一見すると小型の犬や猫に似た、毛むくじゃらの愛らしい外見。

夜道や雨の日に、通行人の足の間を縫うように通り抜け、脛(すね)に体をこすりつけてくる。

出現場所

山, 村・町

関連都道府県

岡山県

能力・行動

  • 歩行妨害
    通行人の足にまとわりつき、歩きにくくさせる。

  • 隠密性
    姿を現さず、感触だけを残す場合が多い。

  • 集団行動(稀)
    伝承によっては、複数の個体が一度にまとわりつくこともある。

夜道を急ぐ者の足元に突如として現れ、その名の通り「脛」に体をこすりつける。
物理的な攻撃を仕掛けてくることはないが、歩行を著しく妨げ、転倒を誘発させる。

危険度ランク

C(ほぼ無害)

物理的危害

低(軽傷)

足に絡みつくことで転倒させ、擦り傷を負わせる程度の害。直接的な殺傷能力はない。

精神的影響

低(気味が悪い)

暗闇で何かが足に触れる不気味さを与えるが、正体を知る者にとっては「歩きにくい」という苛立ちに近い感情を引き起こす程度である。

遭遇確率

★★★☆☆

伝承・歴史

岡山県小田郡(現在の井原市周辺)に伝わる。

水木しげるの著作により全国的に有名になったが、古くからの土地の伝承では、雨の降る夜に現れることが多いとされる。

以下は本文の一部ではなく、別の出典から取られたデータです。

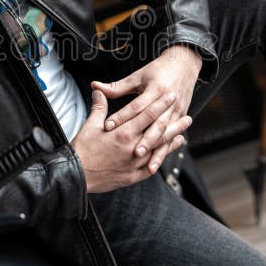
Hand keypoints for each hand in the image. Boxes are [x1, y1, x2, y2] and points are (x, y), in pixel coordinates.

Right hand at [72, 89, 187, 192]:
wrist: (77, 175)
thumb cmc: (82, 149)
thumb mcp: (90, 125)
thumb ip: (99, 107)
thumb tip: (99, 89)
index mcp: (123, 133)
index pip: (147, 115)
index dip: (160, 104)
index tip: (171, 96)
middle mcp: (132, 148)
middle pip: (159, 133)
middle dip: (174, 124)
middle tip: (188, 117)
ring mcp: (134, 164)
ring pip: (158, 150)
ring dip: (171, 141)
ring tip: (183, 134)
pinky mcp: (132, 176)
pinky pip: (151, 166)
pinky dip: (161, 157)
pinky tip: (166, 153)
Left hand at [91, 44, 200, 162]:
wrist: (184, 64)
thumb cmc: (157, 70)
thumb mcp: (137, 77)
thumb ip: (116, 87)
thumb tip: (94, 86)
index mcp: (155, 89)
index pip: (136, 106)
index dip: (122, 116)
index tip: (108, 126)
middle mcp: (167, 101)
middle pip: (154, 123)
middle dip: (144, 139)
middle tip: (132, 152)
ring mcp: (176, 110)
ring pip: (164, 134)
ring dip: (156, 149)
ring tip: (146, 163)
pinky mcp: (180, 117)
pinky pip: (172, 137)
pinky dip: (165, 151)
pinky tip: (156, 164)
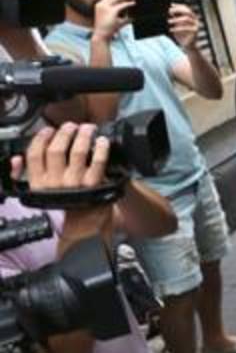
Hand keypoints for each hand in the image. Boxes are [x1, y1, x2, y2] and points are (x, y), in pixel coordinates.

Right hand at [11, 122, 111, 249]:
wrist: (83, 226)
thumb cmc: (62, 205)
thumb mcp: (38, 192)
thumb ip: (24, 175)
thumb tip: (15, 159)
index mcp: (38, 183)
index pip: (34, 154)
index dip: (41, 138)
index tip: (48, 130)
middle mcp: (55, 183)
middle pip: (56, 149)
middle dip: (64, 133)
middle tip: (71, 126)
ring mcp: (75, 183)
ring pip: (77, 152)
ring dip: (83, 135)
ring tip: (87, 128)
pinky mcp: (93, 185)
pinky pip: (97, 162)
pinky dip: (101, 148)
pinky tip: (102, 142)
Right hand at [91, 0, 135, 41]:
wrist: (102, 36)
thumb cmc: (108, 29)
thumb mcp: (115, 19)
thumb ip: (123, 14)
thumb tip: (133, 13)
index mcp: (100, 5)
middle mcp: (101, 4)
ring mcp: (105, 7)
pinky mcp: (111, 11)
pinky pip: (122, 5)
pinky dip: (129, 3)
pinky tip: (134, 3)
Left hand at [168, 3, 200, 50]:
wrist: (187, 46)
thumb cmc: (181, 35)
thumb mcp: (176, 25)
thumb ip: (175, 18)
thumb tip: (169, 11)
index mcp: (192, 17)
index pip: (186, 8)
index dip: (179, 6)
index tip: (171, 5)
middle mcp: (195, 20)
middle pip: (187, 11)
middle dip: (178, 10)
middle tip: (169, 11)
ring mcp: (196, 25)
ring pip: (186, 18)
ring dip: (176, 19)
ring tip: (168, 21)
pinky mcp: (195, 31)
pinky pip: (186, 28)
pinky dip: (177, 28)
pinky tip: (171, 29)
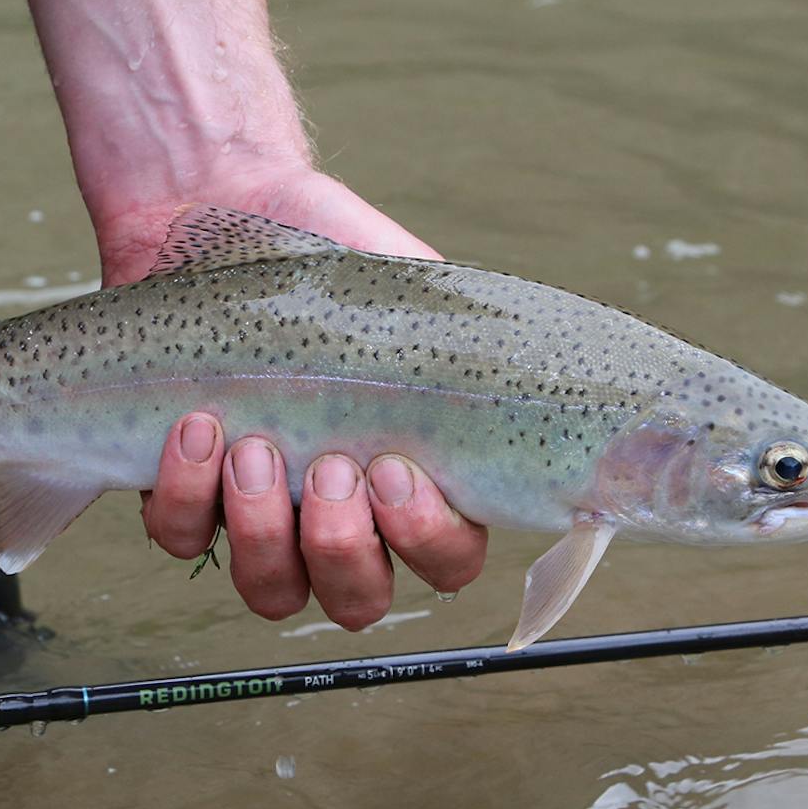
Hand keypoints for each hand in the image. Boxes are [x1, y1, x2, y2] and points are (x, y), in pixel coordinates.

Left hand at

犬のようであるとも、あるいは姿が見えない怪異であるとも語られてきた。

現代文化での登場

水木しげるの『ゲゲゲの鬼太郎』にて、非常に愛らしいキャラクターとして描かれたことで知名度が急上昇した。

映画『妖怪大戦争』などでも、マスコット的な立ち位置で登場することが多い。

遭遇したらどうすればいい?

  1. 無視して歩き続ける
    実害が少ないため、気にせず進むのが最善。

  2. 足を高く上げて歩く
    物理的に絡みつくのを防ぐ。

これといった退治法は伝わっていない。

あくまで通行の邪魔をするだけの「悪戯(いたずら)」の範疇に収まる妖怪であるため、実害がない限りは放置されるのが一般的である。